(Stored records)
>>>>>

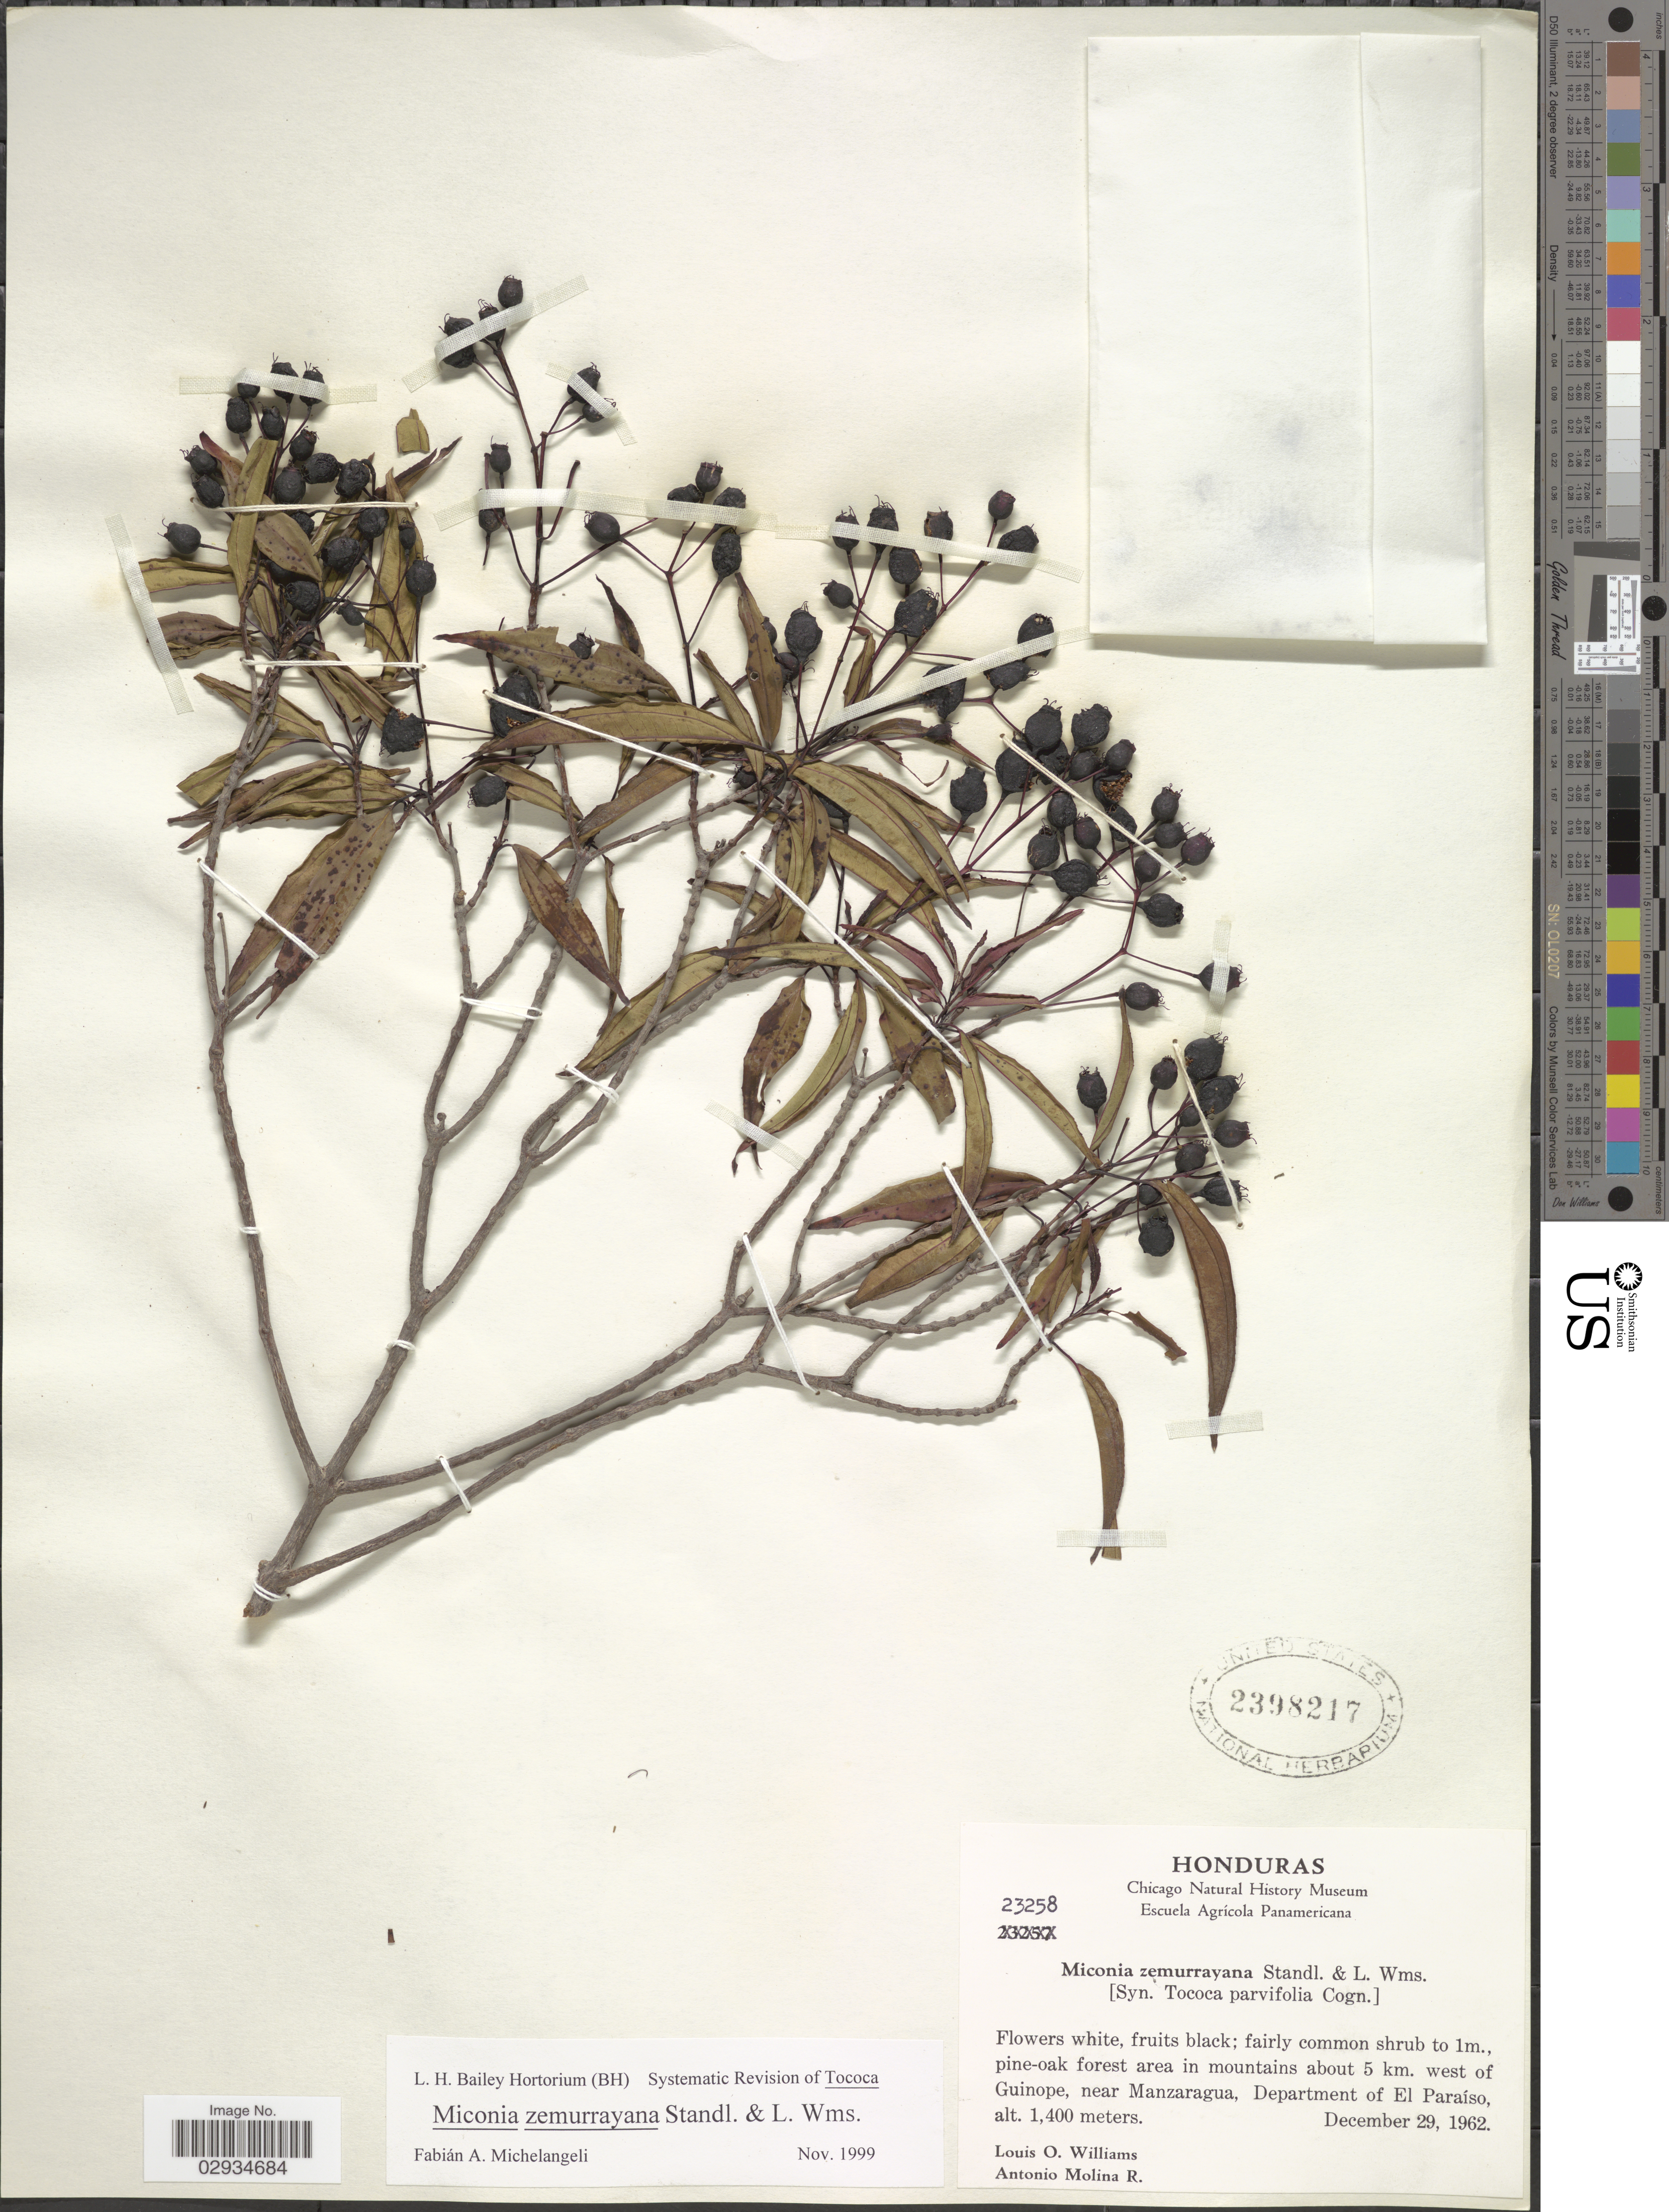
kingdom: Plantae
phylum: Tracheophyta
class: Magnoliopsida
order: Myrtales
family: Melastomataceae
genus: Miconia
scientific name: Miconia zemurrayana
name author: Standl. & L.O. Williams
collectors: L. O. Williams & A. Molina R.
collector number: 23258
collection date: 1962-12-29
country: Honduras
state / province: El Paraíso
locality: Pine-oak forest area in mountains about 5 km. west of Guinope, near Manzaragua, Department of El Paraíso.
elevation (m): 1400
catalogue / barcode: US 2398217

<<<<<

# TASK TO COMPLETE
Convert every line of the records above into a JSON list of strings, one string per line, with blank lines omitted. Leave out the pictures.

# SOLVED PROBLEM
[
  "kingdom: Plantae",
  "phylum: Tracheophyta",
  "class: Magnoliopsida",
  "order: Myrtales",
  "family: Melastomataceae",
  "genus: Miconia",
  "scientific name: Miconia zemurrayana",
  "name author: Standl. & L.O. Williams",
  "collectors: L. O. Williams & A. Molina R.",
  "collector number: 23258",
  "collection date: 1962-12-29",
  "country: Honduras",
  "state / province: El Paraíso",
  "locality: Pine-oak forest area in mountains about 5 km. west of Guinope, near Manzaragua, Department of El Paraíso.",
  "elevation (m): 1400",
  "catalogue / barcode: US 2398217"
]